Spacecraft are exposed to acoustic loads during flights to space by launch vehicles. The endurance of spacecraft structure is verified by a ground acoustic test specified in test standard documents of the aerospace community. These standard documents require the execution of ground acoustic tests in a reverberant chamber on the assumption that it can generate a diffuse sound field which is normally defined as “completely isotropic and equal probability of energy flow in all directions”. However, in the space development industry and related studies, the directions of incident sounds which cause non-diffuseness has not been identified by the experimental comparison with the theoretical values of an ideal diffuse sound field (e.g. reverberation times, homogeneity of sound pressures and spatial correlation functions).

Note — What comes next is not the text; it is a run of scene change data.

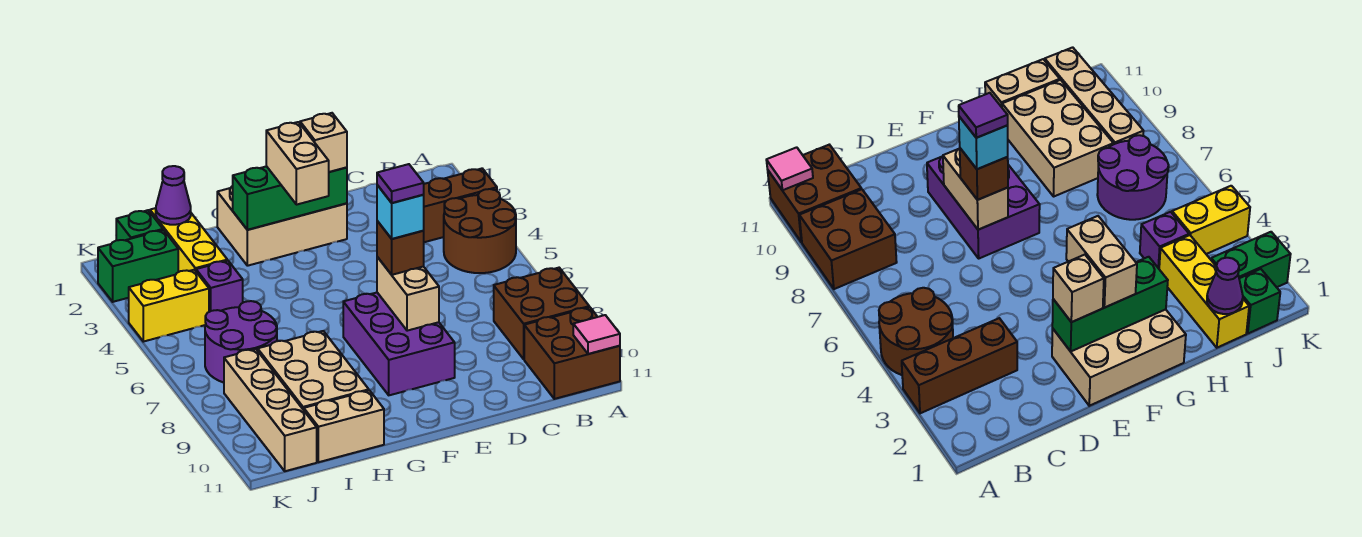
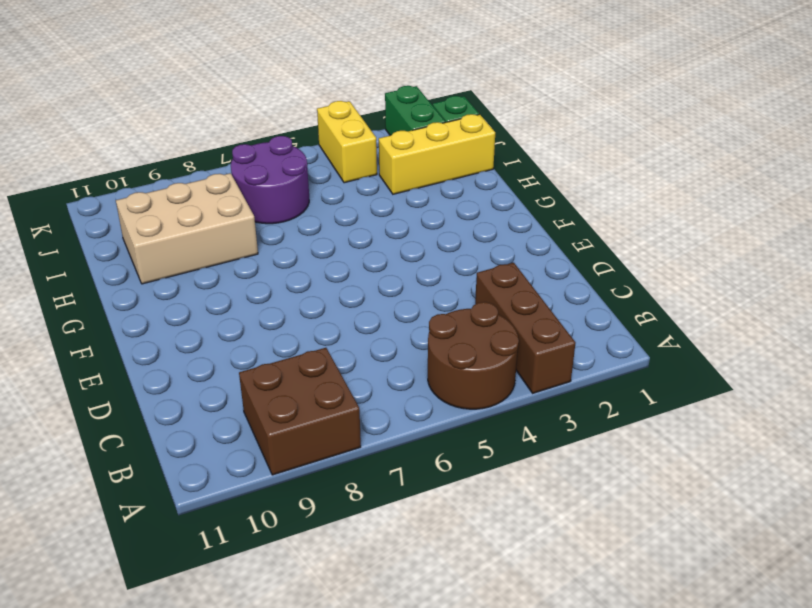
none -> brown 2x2 brick [524,307,620,399]
none -> tan 2x3 brick [217,186,347,266]
none -> purple 2x3 brick [343,292,455,395]

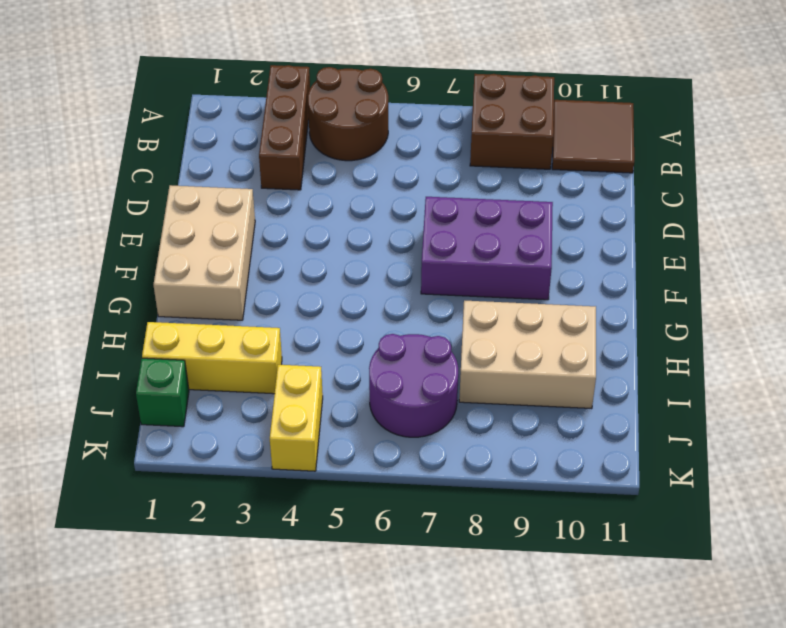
brown 2x2 tile [552,100,634,173] -> brown 2x2 brick [524,307,620,399]
none -> tan 1x2 brick [304,390,384,462]
none -> purple 1x1 brick [196,261,243,312]
none -> green 1x2 brick [98,230,178,302]

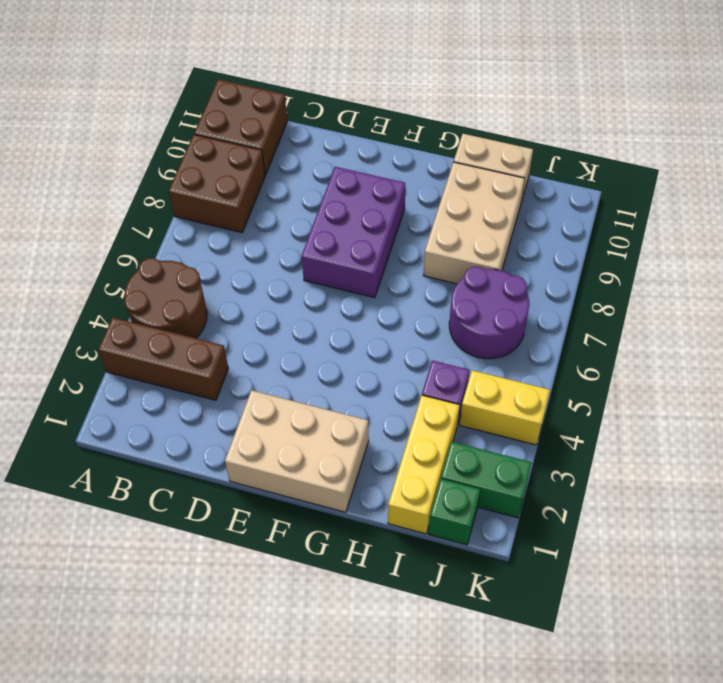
none -> tan 1x4 brick [224,349,317,471]
none -> pink 1x1 tile [573,315,620,354]
none -> green 1x3 brick [233,166,347,230]

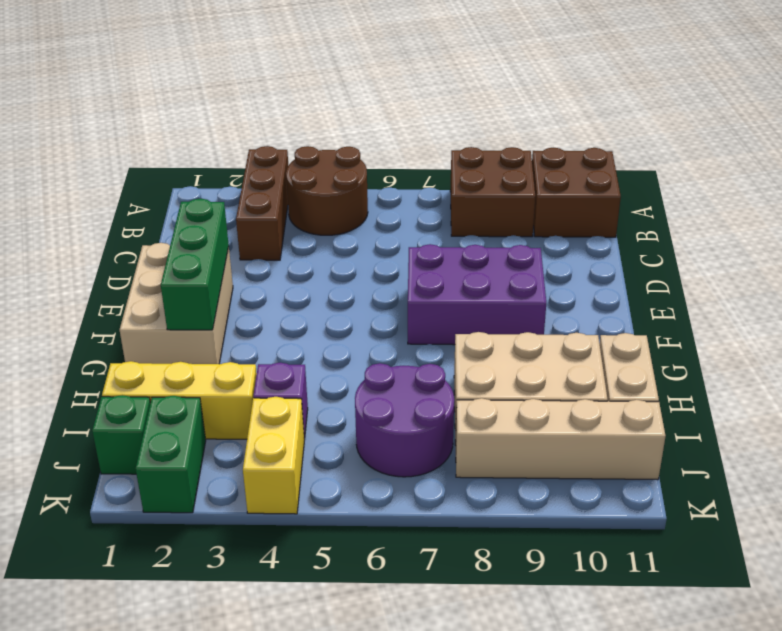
none -> pink 1x1 tile [573,315,620,354]
none -> tan 1x2 brick [377,257,439,331]
none -> purple 1x1 cone [156,166,191,225]

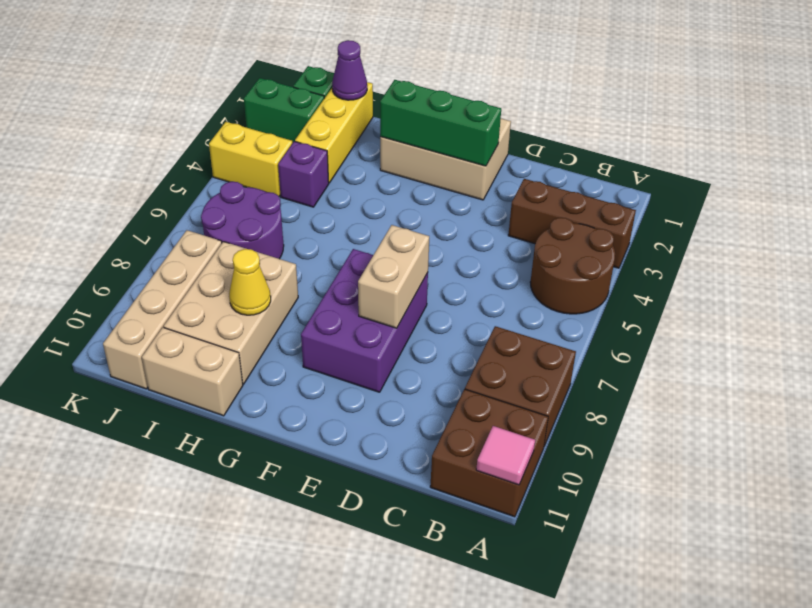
yellow 1x1 cone [229,249,271,315] -> none
none -> tan 1x1 brick [300,113,347,172]
none -> brown 1x1 brick [377,221,424,275]
none -> tan 1x2 brick [266,122,329,205]

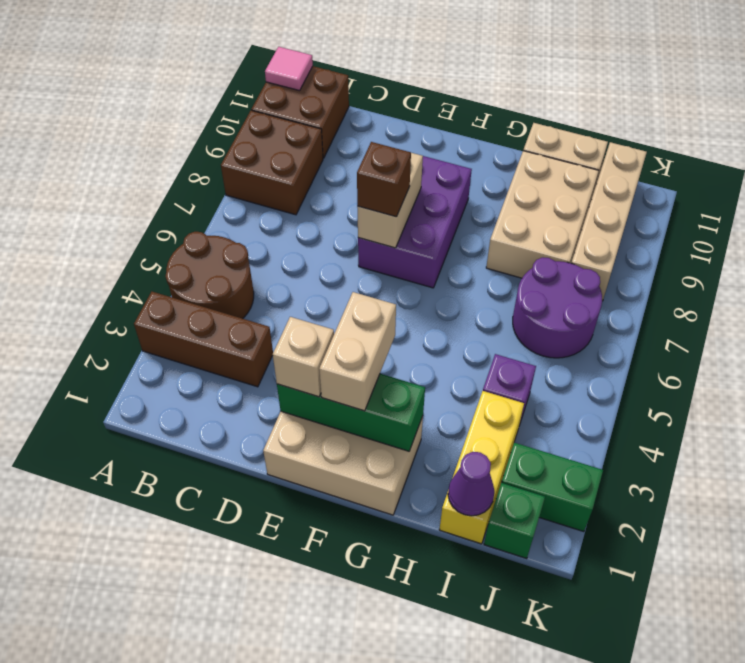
none -> yellow 1x2 brick [129,270,209,342]
none -> cyan 1x1 brick [377,185,424,239]
none -> purple 1x1 tile [377,164,424,203]

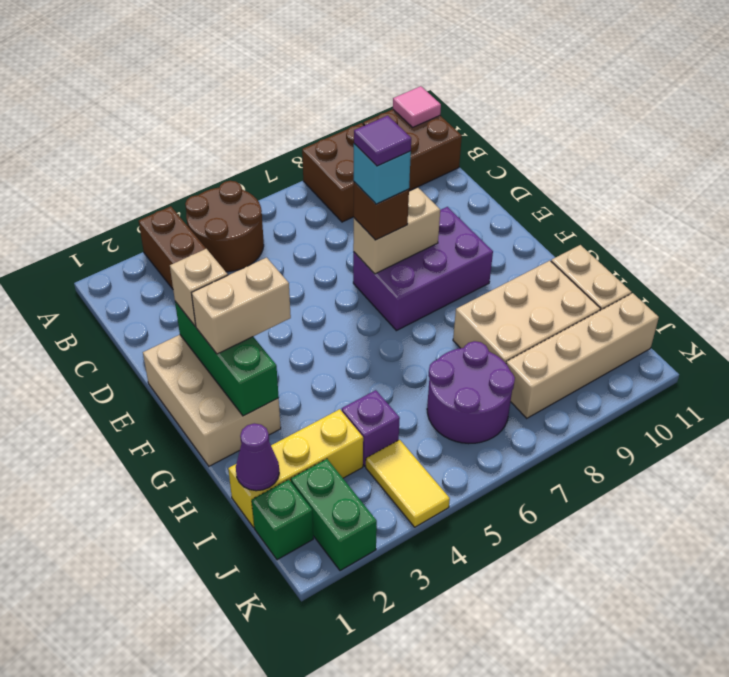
yellow 1x2 tile [366,440,450,527] -> yellow 1x2 brick [129,270,209,342]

Therefore, the conventional standard documents do not clearly specify the quantitative requirements regarding the directional properties of sound fields inside reverberant chambers. To specify the quantitative requirement on the directional properties of sounds, this paper focused on calculating the degree of isotropy of a sound field by the direct measurement of directional properties of sound waves as angular spectra. In this paper, the method to obtain the angular spectrum based on the theory of the expansion of the plane wave into spherical harmonics by using a spherical microphone array was firstly combined with the existing formula of the isotropy indicator, which allowed us to determine the frequency range when we apply the combined method to sound fields. The method to determine the applicable frequency range was demonstrated and the process of obtaining the angular spectrum and isotropy indicator was verified by numerical simulation. Finally, the combined method was applied to the sound field in the reverberant chamber of JAXA 1600m3 acoustic test facility.